I know the --verbose
or -v
from several tools and I'd like to implement this into some of my own scripts and tools.
I thought of placing:
if verbose: print ...
through my source code, so that if a user passes the -v
option, the variable verbose
will be set to True
and the text will be printed.
Is this the right approach or is there a more common way?
Addition: I am not asking for a way to implement the parsing of arguments. That I know how it is done. I am only interested specially in the verbose option.
The -v option tells the shell to run in verbose mode. In practice , this means that shell will echo each command prior to execute the command. This is very useful in that it can often help to find the errors.
There are several ways to enable Verbose Mode. During startup, the screen may display which key(s) to press on the keyboard to enable Verbose Mode. Usually, users would press the Esc (escape) key for Linux, or the keyboard shortcut Ctrl + V for Microsoft Windows, and Command + V for macOS.
verbose: log. basicConfig(format="%(levelname)s: %(message)s", level=log.
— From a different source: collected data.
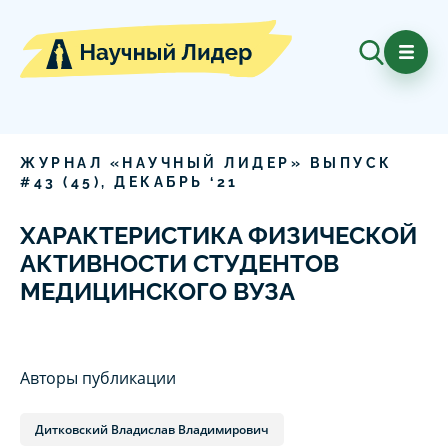
ЖУРНАЛ «НАУЧНЫЙ ЛИДЕР» ВЫПУСК
#
43
(
45
),
ДЕКАБРЬ
‘
21
ХАРАКТЕРИСТИКА ФИЗИЧЕСКОЙ
АКТИВНОСТИ СТУДЕНТОВ
МЕДИЦИНСКОГО ВУЗА
Авторы публикации
Дитковский Владислав Владимирович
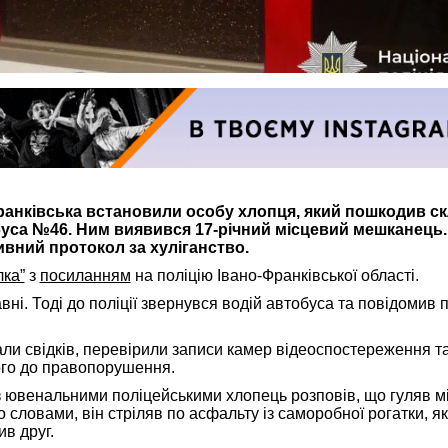
ранківська встановили особу хлопця, який пошкодив с
са №46. Ним виявився 17-річний місцевий мешканець. 
ивний протокол за хуліганство.
лка”
з
посиланням
на поліцію Івано-Франківської області.
вні. Тоді до поліції звернувся водій автобуса та повідомив 
ли свідків, перевірили записи камер відеоспостереження т
го до правопорушення.
 з ювенальними поліцейськими хлопець розповів, що гуляв м
о словами, він стріляв по асфальту із саморобної рогатки, як
в друг.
DEBUG) log.info("Verbose output.") else: log. basicConfig(format="%(levelname)s: %(message)s") log.info("This should be verbose.") log.
-v (short for verbose) – tells the shell to show all lines in a script while they are read, it activates verbose mode. -n (short for noexec or no ecxecution) – instructs the shell read all the commands, however doesn't execute them. This options activates syntax checking mode.
My suggestion is to use a function. But rather than putting the if
in the function, which you might be tempted to do, do it like this:
if verbose: def verboseprint(*args): # Print each argument separately so caller doesn't need to # stuff everything to be printed into a single string for arg in args: print arg, print else: verboseprint = lambda *a: None # do-nothing function
(Yes, you can define a function in an if
statement, and it'll only get defined if the condition is true!)
If you're using Python 3, where print
is already a function (or if you're willing to use print
as a function in 2.x using from __future__ import print_function
) it's even simpler:
verboseprint = print if verbose else lambda *a, **k: None
This way, the function is defined as a do-nothing if verbose mode is off (using a lambda), instead of constantly testing the verbose
flag.
If the user could change the verbosity mode during the run of your program, this would be the wrong approach (you'd need the if
in the function), but since you're setting it with a command-line flag, you only need to make the decision once.
You then use e.g. verboseprint("look at all my verbosity!", object(), 3)
whenever you want to print a "verbose" message.
Use the logging
module:
import logging as log … args = p.parse_args() if args.verbose: log.basicConfig(format="%(levelname)s: %(message)s", level=log.DEBUG) log.info("Verbose output.") else: log.basicConfig(format="%(levelname)s: %(message)s") log.info("This should be verbose.") log.warning("This is a warning.") log.error("This is an error.")
All of these automatically go to stderr
:
% python myprogram.py WARNING: This is a warning. ERROR: This is an error. % python myprogram.py -v INFO: Verbose output. INFO: This should be verbose. WARNING: This is a warning. ERROR: This is an error.
For more info, see the Python Docs and the tutorials.